芹沢なほ子「青空にラストスマッシュ」
初出:『週刊マーガレット』(1979年)
単行本:未発売
『週刊マーガレット』の1970年26号に掲載された61頁の読切作品。この号は『エースをねらえ!』(第二部)が休載中で、一方でこの号から『お助け人走る!』がテニス編に突入することになるのだが、そのような雑誌事情が本作品の掲載に影響を与えたのかどうかは不明。作者の芹沢なほ子は1970年代のマーガレットを中心に活躍し、単行本としては『風にゆれるラブソング』(全1巻)を残した。
主人公は、私立東山高校の軟式テニス部の副部長・望月ユカ。弱小部ながらも日々練習に励んでいた彼女達に、体育館の建て替えに伴ってテニスコートを潰すことが決定された、という報が届くところから物語は始まる。テニスコートの存続のため、署名運動を始める彼女達の奮闘と、そんなユカをからかいながらも見守るサッカー部のスター選手・仁科との恋模様が描かれる。
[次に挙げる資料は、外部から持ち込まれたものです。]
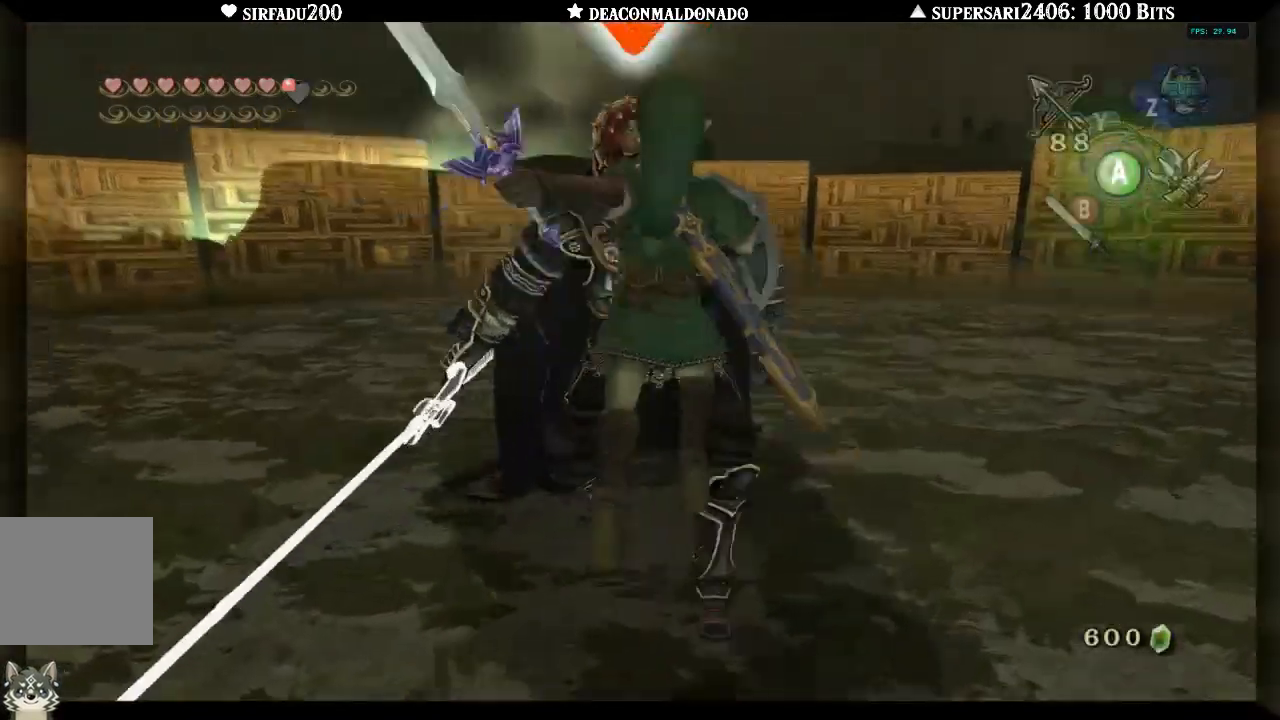
{"buttons": ["B", "L1"], "left_stick": "up", "right_stick": "center", "events": [[33, "A", "up"], [117, "A", "down"], [150, "A", "up"], [350, "B", "down"], [417, "B", "up"], [450, "left_stick", "up"], [483, "B", "down"]]}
テニス描写自体は序盤の練習風景のみに限られており、その意味ではどちらかというと「テニス漫画」というよりは「テニス部漫画」と呼ぶべき内容であろう。安易な解決策を取らずに「現実に高校生が出来る方法」で危機に立ち向かおうと考える辺りは、部活漫画としてのリアリティに根ざした展開だと思う(ちなみに、巻末コメントによると、作者も中学時代にテニスの経験があるらしい)。
ただ、結局最後まで問題が解決しないまま終わっているのは、どこか消化不良感が否めない。一応、仁科との関係についてはそれなりに進展してはいるのが「救い」の描写としての役割を果たしてはいるものの、物語の重点が明らかに署名運動の方に置かれている以上、やはり最後は何らかの代替案を提示する形で終わって欲しかったのだが、まぁ、これはこれで一つの作風としてはアリか。
ちなみに、当時のマーガレットは『エースをねらえ!』の他にも『翔んでるルーキー』(バレー)や『白球を叩け!』(卓球)など、まだスポーツ少女漫画が元気だった時代であり、そのような時代背景の中で本作品をどう位置づけるか、というのも興味深い命題と言えよう。